With their first flights on December 17, 1903, the Wright brothers demonstrated that they had mastered the three essential elements of flight. First, they had designed wings with sufficient lifting power to sustain their machine in the air. Next, they had built themselves a power plant consisting of engine and propeller that was capable of moving the craft through the air fast enough so that air rushing over the wings generated enough lift to keep the machine airborne. Finally, they had developed a system of controlling the movement of their machine so that once it was off the ground they could keep it off the ground until they were ready to land or—as in the case of the first few flights—until their engine quit.

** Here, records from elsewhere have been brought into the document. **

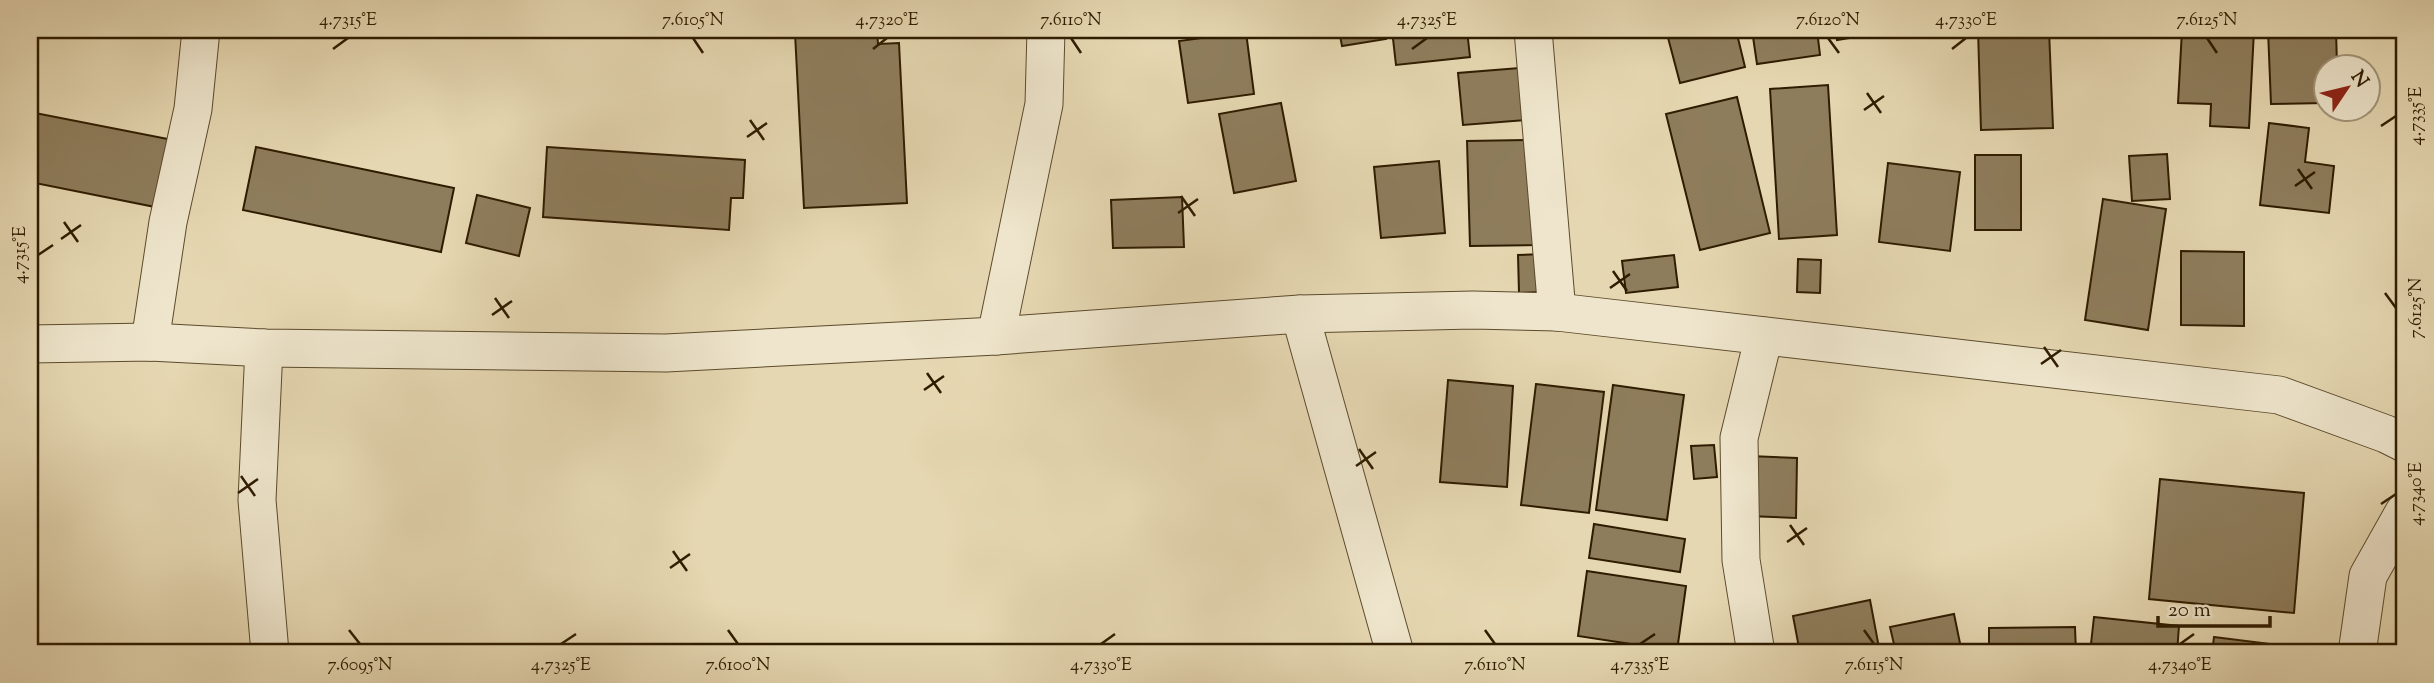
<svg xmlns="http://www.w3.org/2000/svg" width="2434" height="683" font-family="'Sorts Mill Goudy',serif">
	<rect width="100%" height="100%" fill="#e5d7b1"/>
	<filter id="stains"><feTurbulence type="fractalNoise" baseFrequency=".00286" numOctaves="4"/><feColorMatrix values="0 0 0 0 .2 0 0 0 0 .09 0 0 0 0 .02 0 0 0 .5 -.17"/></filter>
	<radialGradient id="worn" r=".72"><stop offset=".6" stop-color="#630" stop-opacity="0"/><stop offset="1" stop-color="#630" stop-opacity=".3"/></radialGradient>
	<!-- building -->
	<g fill="#8e7d5c" stroke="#2f1c00" stroke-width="2">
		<path d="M877 30 878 44 899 43 907 203 804 208 795 33Z"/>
		<path d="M1339 30H1385L1386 39 1342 46Z"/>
		<path d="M1392 30H1467L1470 57 1396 65Z"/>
		<path d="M1666 30H1736L1745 67 1680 83Z"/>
		<path d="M1752 30H1817L1820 55 1757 64Z"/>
		<path d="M1835 30H1896L1837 40Z"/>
		<path d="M1978 30H2049L2053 128 1981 130Z"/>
		<path d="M2182 30H2254L2249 128 2210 126 2211 104 2178 103Z"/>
		<path d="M2268 30H2336L2337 66H2326V103L2271 104Z"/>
		<path d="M1246 32 1254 94 1188 103 1179 41Z"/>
		<path d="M1533 67 1537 119 1463 125 1458 73Z"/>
		<path d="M1828 85 1837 235 1779 239 1770 89Z"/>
		<path d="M1737 97 1770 233 1700 250 1666 114Z"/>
		<path d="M1281 103 1296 181 1234 193 1219 114Z"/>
		<path d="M30 112 173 140 160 208 30 182Z"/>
		<path d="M2269 123 2309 128 2305 162 2334 166 2329 213 2260 205Z"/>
		<path d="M1534 140 1538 245 1470 246 1467 141Z"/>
		<path d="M256 147 454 188 441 252 243 210Z"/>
		<path d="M547 147 745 160 743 198H731L729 230 543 217Z"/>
		<path d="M2167 154 2170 199 2132 201 2129 156Z"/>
		<rect x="1975" y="155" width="46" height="75"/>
		<path d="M1439 161 1445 233 1381 238 1374 167Z"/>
		<path d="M1888 163 1960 172 1950 251 1879 242Z"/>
		<path d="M477 195 530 208 519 256 466 243Z"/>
		<path d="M1182 197 1184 247 1113 248 1111 200Z"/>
		<path d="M2103 199 2166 209 2148 330 2085 320Z"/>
		<path d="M2181 251 2244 252V326L2181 325Z"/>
		<path d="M1546 254 1547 292 1519 293 1518 255Z"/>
		<path d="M1674 255 1678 287 1626 293 1622 261Z"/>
		<path d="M1798 259 1821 260 1820 293 1797 292Z"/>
		<path d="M1448 380 1513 386 1507 487 1440 482Z"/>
		<path d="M1536 384 1604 392 1589 513 1521 505Z"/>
		<path d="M1613 385 1684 395 1667 520 1596 510Z"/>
		<path d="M1714 445 1717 477 1694 479 1691 446Z"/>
		<path d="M1749 456 1797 458 1796 518 1748 516Z"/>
		<path d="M2160 479 2304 493 2294 613 2149 599Z"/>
		<path d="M1594 524 1685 539 1680 572 1589 558Z"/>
		<path d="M1587 571 1686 586 1677 651 1578 636Z"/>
		<path d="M1870 600 1880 653H1800L1793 616Z"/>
		<path d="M1954 614 1962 653H1896L1890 627Z"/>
		<path d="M2094 617 2179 626 2177 653H2090Z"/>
		<path d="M2075 627 2076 653H1989V628Z"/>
		<path d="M2214 637 2311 649 2310 653H2212Z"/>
	</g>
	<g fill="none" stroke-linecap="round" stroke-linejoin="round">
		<!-- street casing -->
		<g stroke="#5c4b2c" stroke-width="39">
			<g id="street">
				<path d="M1533 30 1557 312"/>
				<path d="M1300 314 1395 653"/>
				<path d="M996 336 1044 104 1046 30"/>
				<path d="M150 342 168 222 193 109 201 30"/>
				<path d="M30 344 150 342 264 348 666 353 996 336 1300 314 1473 310 1557 312 2279 395 2386 434 2404 443"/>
				<path d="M264 348 257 500 270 653"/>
				<path d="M1756 653 1741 560 1739 438 1764 336"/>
				<path d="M2357 653 2368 576 2404 512"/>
			</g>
		</g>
		<!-- street -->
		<use href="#street" stroke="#eee5cc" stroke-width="37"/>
	</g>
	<!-- ticks -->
	<path fill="none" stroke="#2f1c00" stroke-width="2.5" d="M693 38 703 53M1071 38 1081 53M1828 38 1839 53M2207 38 2217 53M333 49 348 38M873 49 887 38M1412 49 1427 38M1952 49 1966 38M1867 93 1881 113M1864 110 1884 96M750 120 764 140M2381 126 2396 116M747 137 767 123M2298 169 2312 189M2295 186 2315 172M1181 196 1195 216M1178 213 1198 199M64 222 78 242M61 239 81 225M38 255 53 245M1613 271 1627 291M1610 288 1630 274M2385 293 2396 308M495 298 509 318M492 315 512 301M2044 347 2058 367M2041 364 2061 350M927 373 941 393M924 390 944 376M1359 449 1373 469M1356 466 1376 452M241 476 255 496M238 493 258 479M2381 504 2396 494M1790 525 1804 545M1787 542 1807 528M673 551 687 571M670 568 690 554M349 630 360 644M728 630 738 644M1485 630 1495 644M1864 630 1874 644M561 644 576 634M1101 644 1115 634M1640 644 1655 634M2180 644 2194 634"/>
	<!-- margin -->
	<rect width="2434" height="683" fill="none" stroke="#e5d7b1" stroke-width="77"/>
	<!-- north arrow -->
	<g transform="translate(2347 88) rotate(55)"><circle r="33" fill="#eee5cc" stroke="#a2957a" stroke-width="2"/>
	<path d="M0-5L12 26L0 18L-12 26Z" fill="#8f2418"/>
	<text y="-10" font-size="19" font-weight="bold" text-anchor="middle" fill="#2f1c00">N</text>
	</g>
	<!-- scale -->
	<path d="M2158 616v10h112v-10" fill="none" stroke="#2f1c00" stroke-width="3.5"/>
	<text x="2168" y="616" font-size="21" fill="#2f1c00" stroke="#eee5cc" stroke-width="5" paint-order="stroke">20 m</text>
	<rect x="38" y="38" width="2358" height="606" fill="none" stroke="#2f1c00" stroke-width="2.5"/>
	<g font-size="18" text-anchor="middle" fill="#2f1c00">
		<text x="348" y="25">4.7315°E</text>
		<text x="693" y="25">7.6105°N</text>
		<text x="887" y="25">4.7320°E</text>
		<text x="1071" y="25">7.6110°N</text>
		<text x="1427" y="25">4.7325°E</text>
		<text x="1828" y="25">7.6120°N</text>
		<text x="1966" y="25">4.7330°E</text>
		<text x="2207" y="25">7.6125°N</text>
		<text transform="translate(2415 116) rotate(-90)" y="6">4.7335°E</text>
		<text transform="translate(19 255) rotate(-90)" y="6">4.7315°E</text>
		<text transform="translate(2415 308) rotate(-90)" y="6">7.6125°N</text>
		<text transform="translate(2415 494) rotate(-90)" y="6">4.7340°E</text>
		<text x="360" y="670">7.6095°N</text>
		<text x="561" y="670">4.7325°E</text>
		<text x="738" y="670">7.6100°N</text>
		<text x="1101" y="670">4.7330°E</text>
		<text x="1495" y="670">7.6110°N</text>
		<text x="1640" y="670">4.7335°E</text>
		<text x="1874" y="670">7.6115°N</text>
		<text x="2180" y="670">4.7340°E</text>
	</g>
	<rect width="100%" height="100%" filter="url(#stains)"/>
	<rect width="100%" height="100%" fill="url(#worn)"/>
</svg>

Others before them, such as Langley, had developed wings with lifting power and power plants capable of driving a machine through the air. In these two areas the Wrights improved substantially on existing technology. But in the field of aircraft control the Wrights, at the very beginning of their interest in flying, came up with a method of controlling the motion of their aircraft that permitted them to succeed where all others had failed. Arguing, debating, discussing things between themselves as the nineteenth century drew to a close, the two brothers made one of those rare intuitive mental leaps that, just when a situation seems stagnant, suddenly sends the human race surging ahead into undreamed-of realms. The Wrights’ breakthrough was profound—their control system is used on every fixed-wing aircraft that flies today. And, like most great scientific advances, it was simple. It had to be, for neither brother had gone to college. In fact, neither had finished high school.

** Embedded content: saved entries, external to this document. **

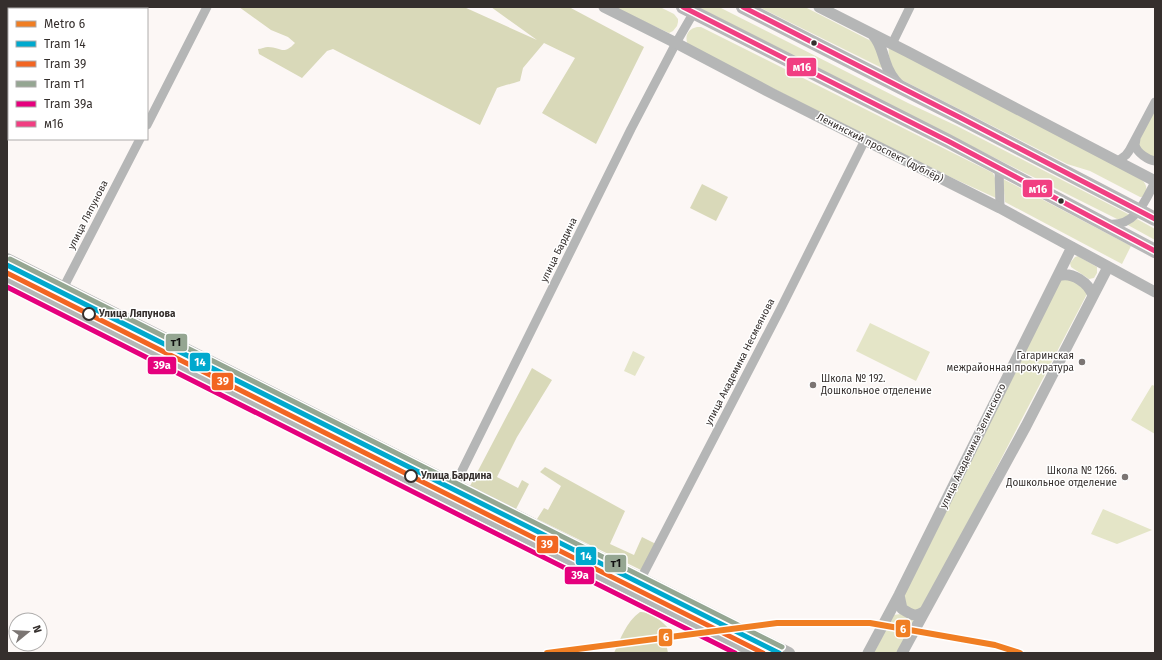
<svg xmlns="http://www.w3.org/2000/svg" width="1162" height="660" font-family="'Fira Sans',sans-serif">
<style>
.green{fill:#e4e5c7}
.forest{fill:#d9d9b9}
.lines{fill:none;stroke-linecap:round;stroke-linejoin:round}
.minor{stroke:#b5b6b6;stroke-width:9}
.tertiary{stroke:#b5b6b6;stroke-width:11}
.secondary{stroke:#b5b6b5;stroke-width:12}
.primary{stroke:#b8b8b9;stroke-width:14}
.bus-1-casing{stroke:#fff;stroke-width:8}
.bus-1{stroke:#f13e82;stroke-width:5}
.tram-1-casing{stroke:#fff;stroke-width:8}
.tram-2-casing{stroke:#fff;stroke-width:8}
.tram-3-casing{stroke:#fff;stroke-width:8}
.tram-4-casing{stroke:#fff;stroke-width:8}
.tram-1{stroke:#00a9ce;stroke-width:5}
.tram-2{stroke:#f26522;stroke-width:5}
.tram-3{stroke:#95a692;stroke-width:5}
.tram-4{stroke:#e5007d;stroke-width:5}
.metro-1-casing{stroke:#fff;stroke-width:9}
.metro-1{stroke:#f07e23;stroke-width:6}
.bus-dot{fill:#352f2d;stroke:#fff;stroke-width:1.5}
.stop-dot{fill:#fff;stroke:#352f2d;stroke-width:2}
.poi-dot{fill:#7b7573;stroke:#fff;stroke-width:1.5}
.labels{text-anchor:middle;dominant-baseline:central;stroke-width:3;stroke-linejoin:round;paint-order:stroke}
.street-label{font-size:10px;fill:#352f2d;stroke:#fff}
.stop-label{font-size:10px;font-weight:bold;fill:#352f2d;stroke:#fff;text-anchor:start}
.poi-label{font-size:10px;fill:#352f2d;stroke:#fff;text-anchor:end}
.line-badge{stroke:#fff;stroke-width:1.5}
.badge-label{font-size:11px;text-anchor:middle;font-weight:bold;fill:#fff}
.pale-badge-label{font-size:11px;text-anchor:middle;font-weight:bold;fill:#111}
</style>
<rect width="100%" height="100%" fill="#fcf7f5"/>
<path class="green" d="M 613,7 L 660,7 L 674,14 L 678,19 L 678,22 L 677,26 L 673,31 L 669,33 Z
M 698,7 L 719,7 L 908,103 L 957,126 L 1130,215 L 1119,220 L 851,86 Z
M 759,7 L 805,7 L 877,44 L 884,69 Z
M 697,27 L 701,27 L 993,173 L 995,178 L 996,198 L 909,158 L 688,45 C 684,36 688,29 697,27 Z
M 889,47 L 1141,179 C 1148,185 1148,191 1142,197 L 1140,197 L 1090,171 L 1067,164 L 898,78 C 893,69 887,58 889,47 Z
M 1155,110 L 1155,158 L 1145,153 L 1137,143 Z
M 1003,179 L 1131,246 L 1122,264 L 1005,202 Z
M 1137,219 L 1155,229 L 1155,240 L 1126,224 Z
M 1078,256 L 1097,267 L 1097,273 L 1094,278 L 1089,279 L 1071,267 L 1070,263 L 1075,257 Z
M 1069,277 L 1087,288 L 1087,294 L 923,609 L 917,613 L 902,606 L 901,596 L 1062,278 Z
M 870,323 L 930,352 L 916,381 L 856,351 Z
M 633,351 L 645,357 L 635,376 L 624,371 Z
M 1152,385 L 1155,386 L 1155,434 L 1131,420 Z
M 1103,509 L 1152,530 L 1117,544 L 1091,534 Z
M 901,614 L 914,621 L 899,653 L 874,653 L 893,615 Z"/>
<path class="forest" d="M 239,7 L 464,7 L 537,40 L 491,7 L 569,7 L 644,47 L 596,144 L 542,113 L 575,58 L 544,43 L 523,68 L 520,81 C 512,84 505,85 497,88 L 480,125 L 333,49 L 327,51 L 302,78 L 259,54 L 258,49 C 261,49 265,47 268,47 C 281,47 283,56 295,43 L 288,37 L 271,30 Z
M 702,184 L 728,197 L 716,221 L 690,208 Z
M 532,368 L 552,380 L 517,437 L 497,477 L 518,488 L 522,480 L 529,484 L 516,509 L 470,486 Z
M 545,467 L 625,511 L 610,544 L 634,555 L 642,537 L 656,544 L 643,571 L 537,519 L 544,508 L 548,510 L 561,486 L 540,472 Z
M 640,612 C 651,611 663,622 670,630 L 665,638 L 668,653 L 614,653 C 621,638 626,622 640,612 Z"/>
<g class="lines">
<path class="minor" d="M 892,44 L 910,7
M 147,125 L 207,7
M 1136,138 C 1136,141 1135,143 1135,145 C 1137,153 1148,160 1155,161
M 1118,161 L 1126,155 L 1129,151 L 1155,102
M 999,168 L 1000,208
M 1108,224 C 1135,227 1144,203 1155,182
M 56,302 L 140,139
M 448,499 L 631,129 L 676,43 L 694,12
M 634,592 L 781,308 L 865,140"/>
<path class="tertiary" d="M 604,7 L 676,43 L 773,94 L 1000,208 L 1155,292
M 819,7 L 908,52 L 1155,181
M 873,35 C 880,42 882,52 885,61 C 888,71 893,79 900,86
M 1058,276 C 1072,271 1089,283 1093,296
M 899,595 L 902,609 C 913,615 914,618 925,611
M 868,653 L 899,595 L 1072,247
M 902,653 L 1026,426 L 1108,267"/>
<path class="secondary" d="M 7,259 L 789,653
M 7,277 L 756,653"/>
<path class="primary" d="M 683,7 L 948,141 L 1155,251
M 743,7 L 959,117 L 1155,219"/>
<defs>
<path id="bus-1" d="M 683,7 L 948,141 L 1155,251
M 743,7 L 959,117 L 1155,219"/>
</defs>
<use href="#bus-1" class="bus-1-casing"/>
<use href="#bus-1" class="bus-1"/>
<defs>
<path id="tram-1" d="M 7,265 L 779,653"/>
<path id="tram-2" d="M 7,273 L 763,653"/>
<path id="tram-3" d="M 10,259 L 782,647"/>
<path id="tram-4" d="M 7,287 L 469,520 L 735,653"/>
</defs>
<use href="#tram-1" class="tram-1-casing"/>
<use href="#tram-2" class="tram-2-casing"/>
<use href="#tram-3" class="tram-3-casing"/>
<use href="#tram-4" class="tram-4-casing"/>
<use href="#tram-1" class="tram-1"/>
<use href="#tram-2" class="tram-2"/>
<use href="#tram-3" class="tram-3"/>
<use href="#tram-4" class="tram-4"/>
<defs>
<path id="metro-1" d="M 547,653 L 777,623 L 870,623 L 995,645 L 1020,653"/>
</defs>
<use href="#metro-1" class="metro-1-casing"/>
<use href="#metro-1" class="metro-1"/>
</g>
<g class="bus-dot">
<circle cx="814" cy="43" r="3.5"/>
<circle cx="1061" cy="201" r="3.5"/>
</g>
<g class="stop-dot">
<circle cx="89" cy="314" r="6"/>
<circle cx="411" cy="476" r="6"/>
</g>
<g class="poi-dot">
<circle cx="1082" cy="362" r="4"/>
<circle cx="813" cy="385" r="4"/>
<circle cx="1125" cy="477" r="4"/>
</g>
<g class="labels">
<g class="street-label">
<text transform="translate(880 148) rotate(27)">Ленинский проспект (дублёр)</text>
<text transform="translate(88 215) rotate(-63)">улица Ляпунова</text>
<text transform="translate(559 250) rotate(-64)">улица Бардина</text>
<text transform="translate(740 362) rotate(-63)">улица Академика Несмеянова</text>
<text transform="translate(973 446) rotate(-64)">улица Академика Зелинского</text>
</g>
<g class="stop-label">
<text x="99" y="314">Улица Ляпунова</text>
<text x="421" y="476">Улица Бардина</text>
</g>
<g class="poi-label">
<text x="1074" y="356">Гагаринская<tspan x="1074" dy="12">межрайонная прокуратура</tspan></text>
<text x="821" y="379" text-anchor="start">Школа № 192.<tspan x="821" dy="12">Дошкольное отделение</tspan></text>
<text x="1117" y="471">Школа № 1266.<tspan x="1117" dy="12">Дошкольное отделение</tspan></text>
</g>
</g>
<g class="line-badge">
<rect x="786" y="57" width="31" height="20" rx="4" fill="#f13e82"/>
<rect x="1022" y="179" width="31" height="19" rx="4" fill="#f13e82"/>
<rect x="165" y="333" width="23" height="19" rx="4" fill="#95a692"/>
<rect x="189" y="352" width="22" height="20" rx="4" fill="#00a9ce"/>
<rect x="147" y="356" width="30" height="19" rx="4" fill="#e5007d"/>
<rect x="211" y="372" width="23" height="19" rx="4" fill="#f26522"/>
<rect x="536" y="535" width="23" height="19" rx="4" fill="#f26522"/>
<rect x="575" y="546" width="22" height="20" rx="4" fill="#00a9ce"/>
<rect x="604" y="554" width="23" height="19" rx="4" fill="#95a692"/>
<rect x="564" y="566" width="31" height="19" rx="4" fill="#e5007d"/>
<rect x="895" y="619" width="16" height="19" rx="4" fill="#f07e23"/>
<rect x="658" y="628" width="15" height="19" rx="4" fill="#f07e23"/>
</g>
<g class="badge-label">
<text x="802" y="71">м16</text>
<text x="1038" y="193">м16</text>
<text x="200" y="366">14</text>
<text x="162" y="369">39а</text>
<text x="223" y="385">39</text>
<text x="547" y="548">39</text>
<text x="586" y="560">14</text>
<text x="580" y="579">39а</text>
<text x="903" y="633">6</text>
<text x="666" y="641">6</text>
</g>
<g class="pale-badge-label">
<text x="176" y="346">т1</text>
<text x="616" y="567">т1</text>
</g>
<rect width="1162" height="660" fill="none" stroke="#352f2d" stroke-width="16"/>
<rect x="8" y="8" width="140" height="132" fill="#ffffff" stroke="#aeacab"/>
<rect x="16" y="21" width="20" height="6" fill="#f07e23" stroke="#aeacab"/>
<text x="44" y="28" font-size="12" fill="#352f2d">Metro 6</text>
<rect x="16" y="41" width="20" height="6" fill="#00a9ce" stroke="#aeacab"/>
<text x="44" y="48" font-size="12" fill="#352f2d">Tram 14</text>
<rect x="16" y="61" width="20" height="6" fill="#f26522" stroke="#aeacab"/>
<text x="44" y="68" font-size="12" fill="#352f2d">Tram 39</text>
<rect x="16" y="81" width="20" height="6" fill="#95a692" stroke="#aeacab"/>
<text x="44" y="88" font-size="12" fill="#352f2d">Tram т1</text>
<rect x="16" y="101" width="20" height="6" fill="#e5007d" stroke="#aeacab"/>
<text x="44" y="108" font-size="12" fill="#352f2d">Tram 39а</text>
<rect x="16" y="121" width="20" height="6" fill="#f13e82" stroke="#aeacab"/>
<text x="44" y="128" font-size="12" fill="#352f2d">м16</text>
<g transform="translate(28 632) rotate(72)"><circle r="19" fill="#ffffff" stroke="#aeacab"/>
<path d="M0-3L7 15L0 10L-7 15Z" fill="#7b7573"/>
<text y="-6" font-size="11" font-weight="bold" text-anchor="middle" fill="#352f2d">N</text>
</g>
</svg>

Prior to the Wrights the most successful flying machines had been the gliders of Lilienthal in Germany and Octave Chanute in the United States. Between 1891 and 1896 Lilienthal made some two thousand flights in batlike gliders which he launched from a manmade hill near Berlin and controlled by shifting his weight. In some of these he covered distances of nearly one thousand feet. The Chanute glider looked more like a conventional biplane. As in the Lilienthal machine, the pilot dangled below the wings and attempted to control his craft by swinging the lower part of his body. With test pilot A. M. Herring aboard, Chanute tested his designs on the sand hills bordering Lake Michigan near Miller, Indiana, in 1896.